Falk's latest idiocy is calling the Israeli defensive operation in GazA a " criminalized Nazi record of collective atrocity." What a Falk-ing Embarrassment:
A 'Supposed' Serious Person
by Michael Goldfarb
Richard Falk is Professor of International Law and Practice, Emeritus, at Princeton University. He is also the United Nations Special Rapporteur on Human Rights in the Palestinian Territories. Princeton hasn't booted him yet, but the Israelis did, refusing him entry to the country and putting him on the first flight back to Geneva when he arrived a few weeks ago. The reason? As the New York Times characterized the Israeli position, Falk maintains a "hostile position towards Israel." He does not maintain a hostile position to 9/11 truthers, having declared that "only willful ignorance can maintain that the 9/11 narrative should be treated as a closed book.”
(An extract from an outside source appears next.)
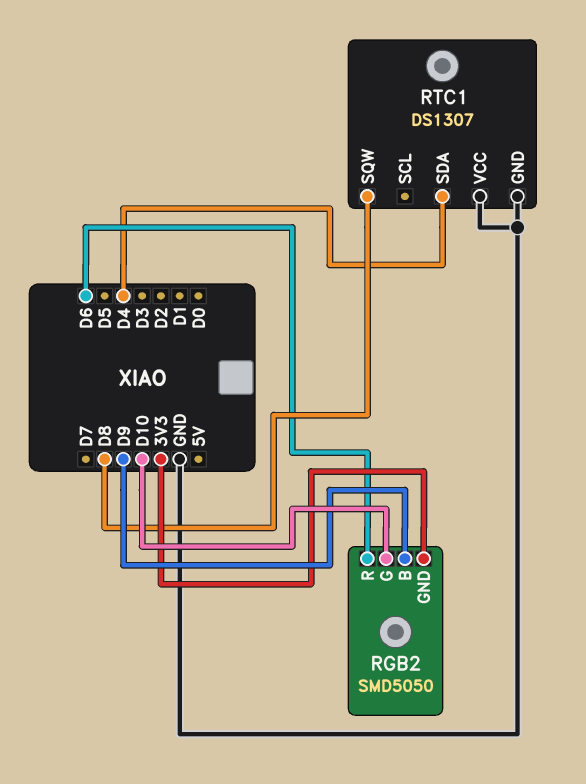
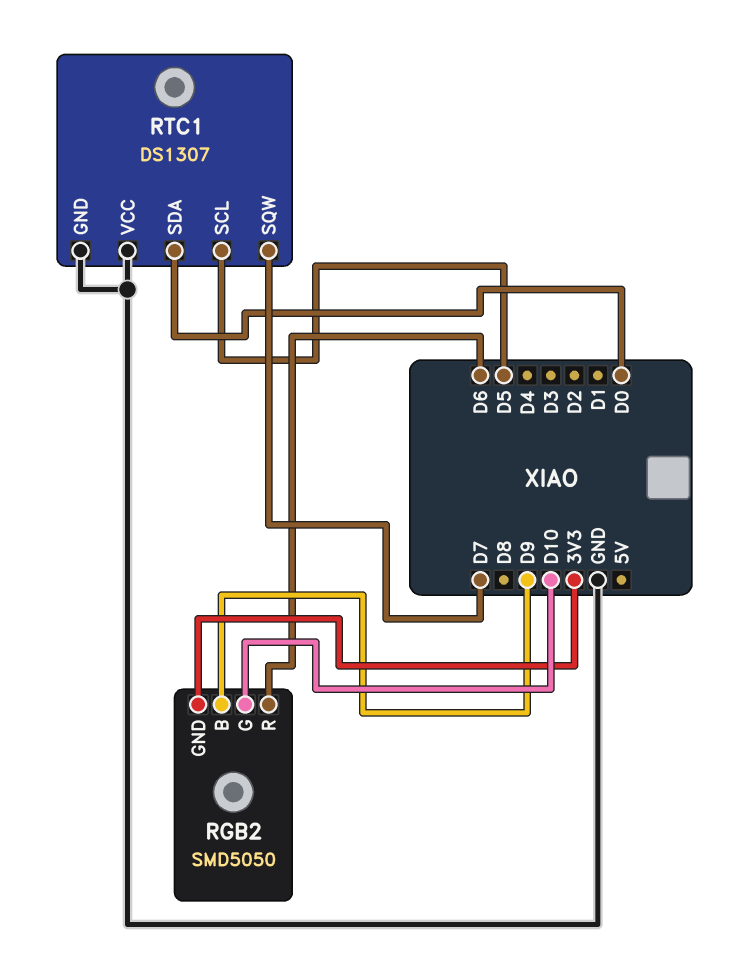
RTC1 pin SCL: none -> D5
RTC1 pin SDA: D4 -> D0
RTC1 pin SQW: D8 -> D7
Falk once asked and answered this question in an essay titled "Slouching Toward a Palestinian Holocaust":
Is it an irresponsible overstatement to associate the treatment of Palestinians with this criminalized Nazi record of collective atrocity? I think not.
Today Falk takes to the online pages of (where else) the Huffington Post to defend Hamas and its 'harmless' and 'periodic' rocket fire against Israeli civilians. One word that gets frequent use is 'supposed.'
As always in relation to the underlying conflict, some facts bearing on this latest crisis are murky and contested, although the American public in particular gets 99% of its information filtered through an exceedingly pro-Israeli media lens. Hamas is blamed for the breakdown of the truce by its supposed unwillingness to renew it, and by the alleged increased incidence of rocket attacks....
Such Israeli shows of force have been a feature of past Israeli election campaigns, and on this occasion especially, the current government was being successfully challenged by Israel's notoriously militarist politician, Benjamin Netanyahu, for its supposed failures to uphold security....
...the inflammatory threats voiced by Mahmoud Ahmadinejad together with Iran's supposed push to acquire nuclear weapons, the fading memory of the Holocaust combined with growing sympathy in the West with the Palestinian plight, and the radicalization of political movements on Israel's borders in the form of Hezbollah and Hamas.
Is it an irresponsible overstatement to say that Richard Falk is an embarrassment to the United Nations, Princeton University, and even the Huffington Post? I think not.